One other pitfall that falls under security management is related to the system life cycle management process. The author understands that stakeholders are often fearful of change and don’t seem to recognize that the security systems that have just been installed, by design, will have to be upgraded within 10 years (if not sooner). Some stakeholders also allow vendors to dictate what systems are implemented, not realizing that these systems are proprietary in nature and leave the stakeholder with very limited upgrade options. During any retro-fit/new security construction project the stakeholder should take on the adage of the need to “Design to Upgrade.” This means that if a substantial amount of capital is invested into a security system, organizations should be looking towards an easy solution for expansion or upgrade as the system ages through its life cycle. Far too often is this overlooked during the security planning process.
In an industry that is forever changing security managers need to be aware of the various pitfalls and their effects on organizational capital. During the decision making process of a security project and during the life cycle management process of a security system the following can be used as a benchmark to reduce the effects of these associated pitfalls:
1) Ensure that in house security staff members receive industry related training annually.
2) Identify the Assets and how they should be protected.
3) Identify any requirement that may be industry driven (to include insurance).
4) Identify the threats that may exist within ‘one mile’ radius of the site/asset.
5) Plan for the security system to be upgraded at some point.
6) Implement sound security management practices in an effort to utilize resources effectively.
7) Identify a qualified vendor base on technical responses and past performance.
8) Never base vendor selection on cost.
9) Inspect vendor output as a project progresses.
10) Conduct inclusive functional tests (to include inclement weather and low light) on system components.
In today’s security industry there are many pitfalls associated with system upkeep and system design. These pitfalls very often require stakeholders to invest additional amounts of capital into existing or new systems. Some of the pitfalls associated with inadequate security systems are lack of employee training; lack of knowledge on actual security needs; misidentifying root problem(s); selecting the wrong vendor who may not be competent enough to understand the stakeholder’s needs; and inadequate functional testing.

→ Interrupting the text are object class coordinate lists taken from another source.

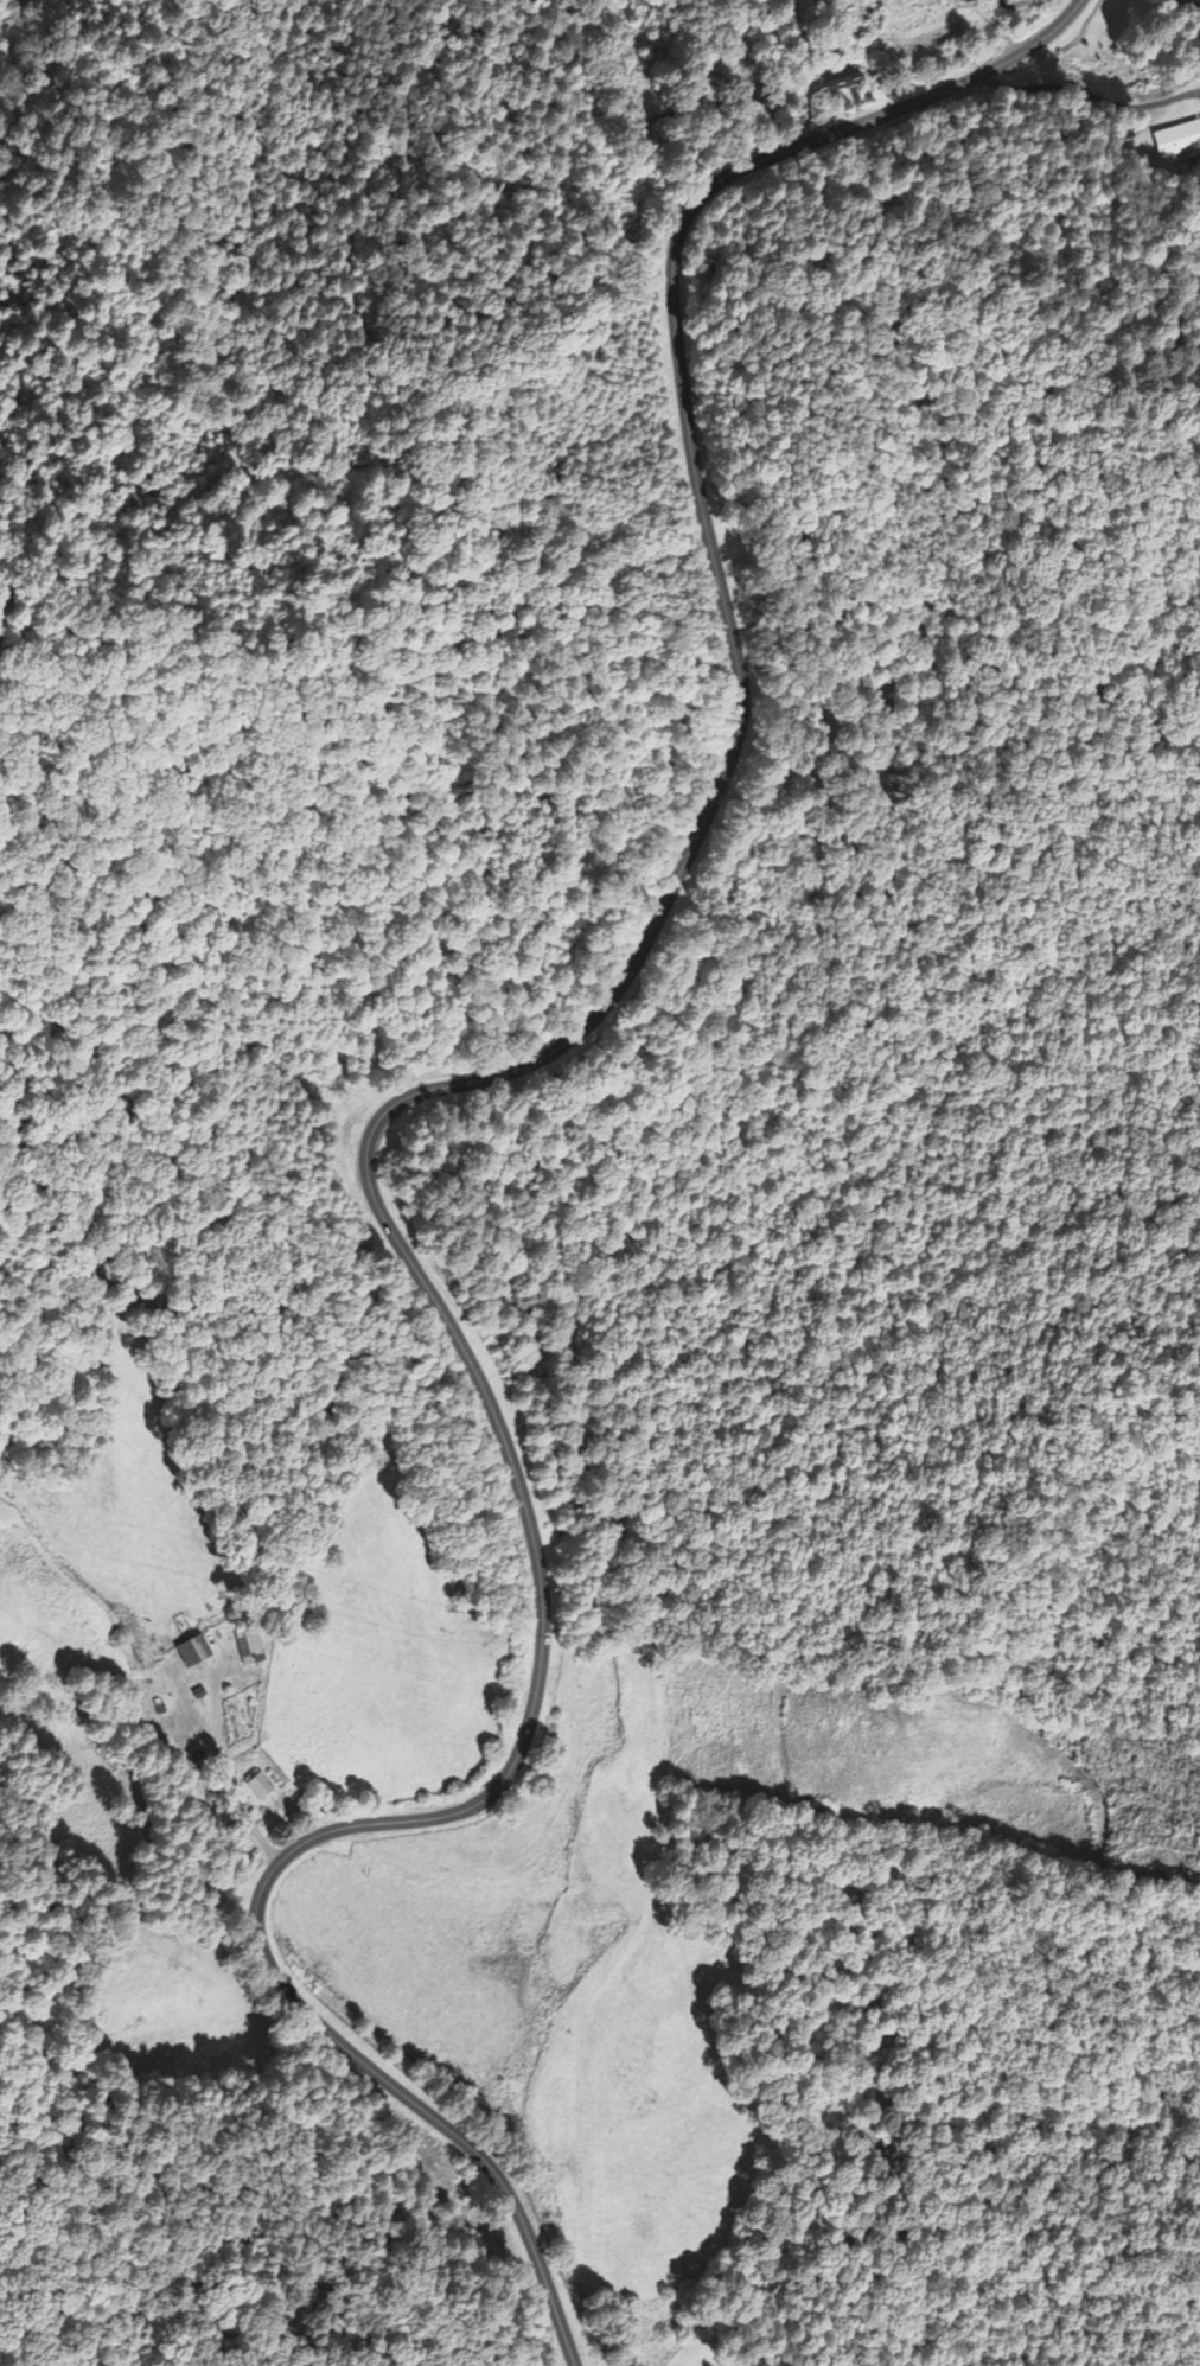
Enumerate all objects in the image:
building: (1191, 3)
building: (839, 84)
building: (1176, 143)
road: (398, 1142)
building: (198, 1656)
building: (261, 1789)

Fortunately today’s security industry has two industry leaders (there are others) that can provide multiple resources to stakeholders in an effort to prevent these pitfalls. These organizations are the International Association of Professional Security Consultants and American Society for Industrial Security International. Both organizations are made up of security professionals who have set the precedence within the security industry and who are dedicated to reducing the pitfalls within the industry.